When you write a comic, it doesn’t feel real until it’s in the hands of some readers.
The most real of this – usually, though maybe erroneously – is when the comic is available in comic shops across the world because a publisher picked it up and distributed it. This, for me, has always been when a comic really feels like it made it, it’s the highest form of success I can describe.
But it’s a hard one to attain. There are only so many comic publishers, so many successful pitches, and even then sometimes a comic tanks. The times I’ve had comics out with a publisher, I’ve gotten 4-figure sales, but never have I crossed into 5-figure territory [except when I wrote that My Little Pony one-shot, and I hit something ludicrous like 32k copies sold, but that isn’t really *my* success to speak of, is it?]. So going with publishers is good, the numbers of readers/buyers goes up, and while that’s difficult to attain, I’ve managed it a few times.
COVID. Now there’s this word, and what it’s meant to comics. The central comic distributor closed down for a minute, comic shops felt the heat, and while things are “back on track” at present, many places are still doing their best to advocate for social distancing or staying home unless necessary and I can’t help but feel that might impact comic sales and outreach a little. I know I’m going to get my pull list sent to me by my local, Impact Comics, but some people might just be missing out and numbers might be affected, though I hope not.

> _Records shown_:

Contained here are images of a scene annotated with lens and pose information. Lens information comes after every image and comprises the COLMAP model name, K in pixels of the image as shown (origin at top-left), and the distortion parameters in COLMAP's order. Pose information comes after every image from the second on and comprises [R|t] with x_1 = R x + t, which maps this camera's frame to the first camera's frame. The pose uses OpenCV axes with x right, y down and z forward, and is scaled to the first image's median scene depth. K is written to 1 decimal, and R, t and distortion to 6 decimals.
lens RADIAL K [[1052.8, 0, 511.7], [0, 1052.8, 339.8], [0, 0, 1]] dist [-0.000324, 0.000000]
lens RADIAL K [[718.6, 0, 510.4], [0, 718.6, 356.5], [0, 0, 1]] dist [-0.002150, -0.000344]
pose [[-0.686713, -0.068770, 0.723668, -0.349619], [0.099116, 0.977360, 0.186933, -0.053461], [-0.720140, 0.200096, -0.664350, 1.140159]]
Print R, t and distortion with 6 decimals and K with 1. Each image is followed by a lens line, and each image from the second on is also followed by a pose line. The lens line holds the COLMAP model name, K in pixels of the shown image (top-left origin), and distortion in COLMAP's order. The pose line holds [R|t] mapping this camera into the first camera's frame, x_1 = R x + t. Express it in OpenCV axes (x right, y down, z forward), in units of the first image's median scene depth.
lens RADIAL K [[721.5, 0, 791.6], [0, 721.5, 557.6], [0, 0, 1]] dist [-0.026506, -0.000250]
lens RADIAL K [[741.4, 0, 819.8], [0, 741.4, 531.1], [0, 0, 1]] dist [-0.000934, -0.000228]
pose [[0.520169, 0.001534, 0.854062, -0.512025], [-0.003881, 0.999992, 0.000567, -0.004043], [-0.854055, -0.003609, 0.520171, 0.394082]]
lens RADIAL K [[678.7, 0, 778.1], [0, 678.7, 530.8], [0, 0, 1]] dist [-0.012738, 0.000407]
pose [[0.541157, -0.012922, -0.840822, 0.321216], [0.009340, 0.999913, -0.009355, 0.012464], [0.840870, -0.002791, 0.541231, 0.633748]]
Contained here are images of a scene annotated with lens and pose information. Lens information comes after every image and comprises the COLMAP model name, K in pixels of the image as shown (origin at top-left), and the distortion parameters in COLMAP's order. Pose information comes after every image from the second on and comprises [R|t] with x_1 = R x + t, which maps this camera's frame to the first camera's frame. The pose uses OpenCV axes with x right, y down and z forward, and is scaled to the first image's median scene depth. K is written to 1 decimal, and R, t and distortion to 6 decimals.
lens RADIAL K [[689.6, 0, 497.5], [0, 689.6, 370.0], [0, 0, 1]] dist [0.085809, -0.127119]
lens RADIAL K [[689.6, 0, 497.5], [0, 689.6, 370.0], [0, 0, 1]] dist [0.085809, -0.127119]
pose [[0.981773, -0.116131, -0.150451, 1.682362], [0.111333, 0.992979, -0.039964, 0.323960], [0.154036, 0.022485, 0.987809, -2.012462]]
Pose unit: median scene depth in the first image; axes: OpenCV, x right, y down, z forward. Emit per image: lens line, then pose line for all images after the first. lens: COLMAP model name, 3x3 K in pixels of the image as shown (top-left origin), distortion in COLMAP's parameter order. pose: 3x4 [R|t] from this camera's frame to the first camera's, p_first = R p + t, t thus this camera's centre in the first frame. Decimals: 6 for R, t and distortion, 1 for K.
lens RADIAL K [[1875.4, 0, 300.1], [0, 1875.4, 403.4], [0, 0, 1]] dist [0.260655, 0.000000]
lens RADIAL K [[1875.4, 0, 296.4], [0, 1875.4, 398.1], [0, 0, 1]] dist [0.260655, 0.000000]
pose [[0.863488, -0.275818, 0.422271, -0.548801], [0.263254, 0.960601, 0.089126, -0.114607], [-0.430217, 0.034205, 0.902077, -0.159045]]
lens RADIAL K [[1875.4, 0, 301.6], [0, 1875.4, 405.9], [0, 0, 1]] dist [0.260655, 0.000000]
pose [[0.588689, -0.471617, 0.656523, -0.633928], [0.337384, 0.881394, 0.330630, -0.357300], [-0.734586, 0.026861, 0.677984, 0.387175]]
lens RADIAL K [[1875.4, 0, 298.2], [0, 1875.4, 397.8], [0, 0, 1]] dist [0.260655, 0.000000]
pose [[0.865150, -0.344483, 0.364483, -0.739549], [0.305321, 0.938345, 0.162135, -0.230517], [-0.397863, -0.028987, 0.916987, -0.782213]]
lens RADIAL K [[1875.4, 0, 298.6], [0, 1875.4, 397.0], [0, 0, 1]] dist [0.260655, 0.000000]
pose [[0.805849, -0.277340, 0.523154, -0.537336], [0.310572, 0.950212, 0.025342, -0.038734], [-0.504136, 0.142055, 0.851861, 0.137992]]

> _To do_:
Could you return the part of the comics text above that runs from "When you write" up to and including "I can describe.", copied word for word?

> _Finished task_:
When you write a comic, it doesn’t feel real until it’s in the hands of some readers.
The most real of this – usually, though maybe erroneously – is when the comic is available in comic shops across the world because a publisher picked it up and distributed it. This, for me, has always been when a comic really feels like it made it, it’s the highest form of success I can describe.